Koen Deryckere insiste sur cette flexibilité : « L’approche souveraine de l’IA ne vise pas à tout centraliser au même endroit. Il s’agit de faire des choix en fonction du niveau de contrôle souhaité, tout en profitant de l’innovation offerte par certains fournisseurs non européens. » Ce modèle hybride suppose cependant une gouvernance fine, une capacité de pilotage multi-cloud et des compétences internes élevées, autant de conditions encore inégalement remplies.

Les institutions appelées à jouer un rôle moteur

Près de trois quarts des répondants européens considèrent que les institutions publiques, en particulier la Commission européenne, ont un rôle central à jouer dans la structuration de l’écosystème IA souverain. Les leviers attendus vont des investissements directs aux régulations sectorielles, en passant par la commande publique et les dispositifs de labellisation. Cette attente traduit une reconnaissance croissante du caractère géopolitique de la question, dans un contexte où les États-Unis et la Chine consolident leurs écosystèmes par des mesures restrictives ou protectionnistes.

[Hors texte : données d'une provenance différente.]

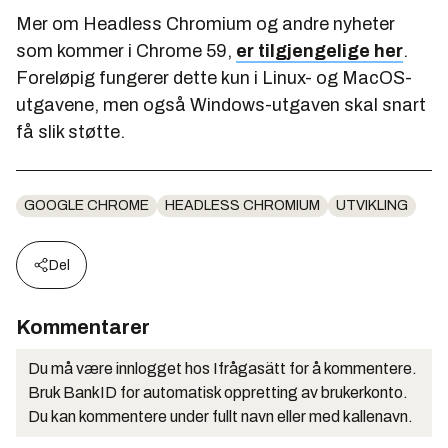
Mer om Headless Chromium og andre nyheter
som kommer i Chrome 59,
er tilgjengelige her
.
Foreløpig fungerer dette kun i Linux- og MacOS-
utgavene, men også Windows-utgaven skal snart
få slik støtte.
GOOGLE CHROME
HEADLESS CHROMIUM
UTVIKLING
Del
Kommentarer
Du må være innlogget hos Ifrågasätt for å kommentere.
Bruk BankID for automatisk oppretting av brukerkonto.
Du kan kommentere under fullt navn eller med kallenavn.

Cette nouvelle donne pourrait ouvrir une phase de consolidation européenne, à condition d’éviter les effets d’aubaine ou les fragmentations nationales. La normalisation technique, l’interopérabilité des standards et la montée en puissance de fournisseurs européens crédibles constituent autant de prérequis pour passer d’une souveraineté défensive à une souveraineté stratégique assumée.

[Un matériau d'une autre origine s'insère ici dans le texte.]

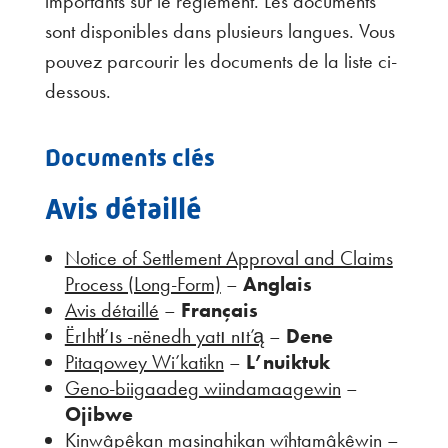
importants sur le règlement. Les documents
sont disponibles dans plusieurs langues. Vous
pouvez parcourir les documents de la liste ci-
dessous.
Documents clés
Avis détaillé
Notice of Settlement Approval and Claims
Process (Long-Form)
–
Anglais
Avis détaillé
–
Français
Ërıhtł’ıs -nënedh yatı nıt’ą
–
Dene
Pitaqowey Wi’katikn
–
L’nuiktuk
Geno-biigaadeg wiindamaagewin
–
Ojibwe
Kinwâpêkan masinahikan wîhtamâkêwin
–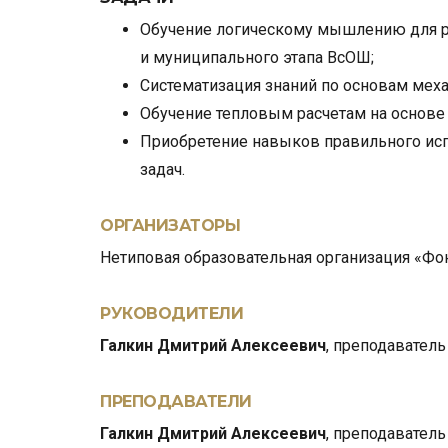
​Обучение логическому мышлению для р
и муниципального этапа ВсОШ;
Систематизация знаний по основам меха
Обучение тепловым расчетам на основе 
Приобретение навыков правильного ис
задач.
ОРГАНИЗАТОРЫ
Нетиповая образовательная организация «Фо
РУКОВОДИТЕЛИ
Галкин Дмитрий Алексеевич
,
преподаватель
ПРЕПОДАВАТЕЛИ
Галкин Дмитрий Алексеевич
,
преподаватель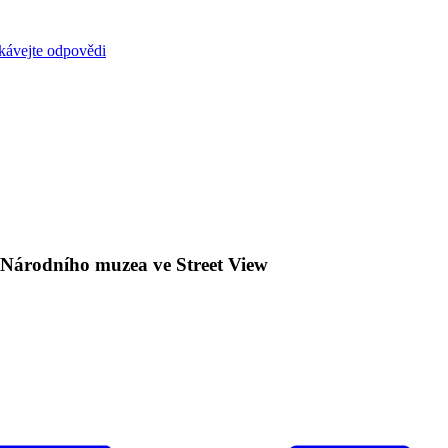
skávejte odpovědi
y Národního muzea ve Street View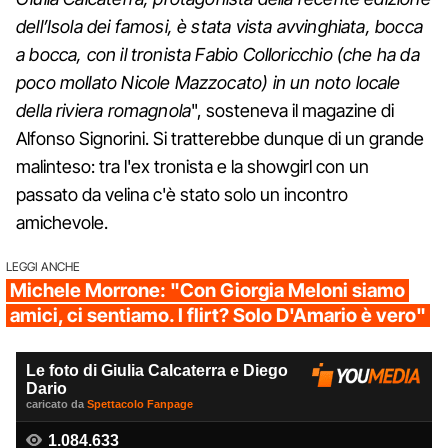
dell’Isola dei famosi, è stata vista avvinghiata, bocca
a bocca, con il tronista Fabio Colloricchio (che ha da
poco mollato Nicole Mazzocato) in un noto locale
della riviera romagnola
", sosteneva il magazine di
Alfonso Signorini. Si tratterebbe dunque di un grande
malinteso: tra l'ex tronista e la showgirl con un
passato da velina c'è stato solo un incontro
amichevole.
LEGGI ANCHE
Michele Morrone: "Con Giorgia Meloni siamo
amici, ci sentiamo. I flirt? Solo D'Amario è vero"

Redéfinir la souveraineté comme stratégie de compétitivité

L’étude Accenture plaide in fine pour une transformation de la conception même de la souveraineté. Il ne s’agirait plus seulement de se protéger des intrusions ou des dépendances, mais de construire un modèle différenciant, aligné avec les objectifs d’innovation, de croissance et de résilience. Cette souveraineté compétitive suppose d’impliquer les directions générales, de bâtir des architectures adaptables et de sortir d’une opposition stérile entre technologie locale et innovation globale.

Dans un contexte marqué par le resserrement des politiques d’exportation américaines, par l’affirmation de la Chine comme alternative technologique intégrée, et par la fragmentation croissante du marché mondial de l’IA, l’Europe doit accélérer ses arbitrages. L’IA souveraine ne se résume plus à un enjeu de conformité, elle devient un test grandeur nature de sa capacité à articuler innovation et autonomie dans un monde multipolaire.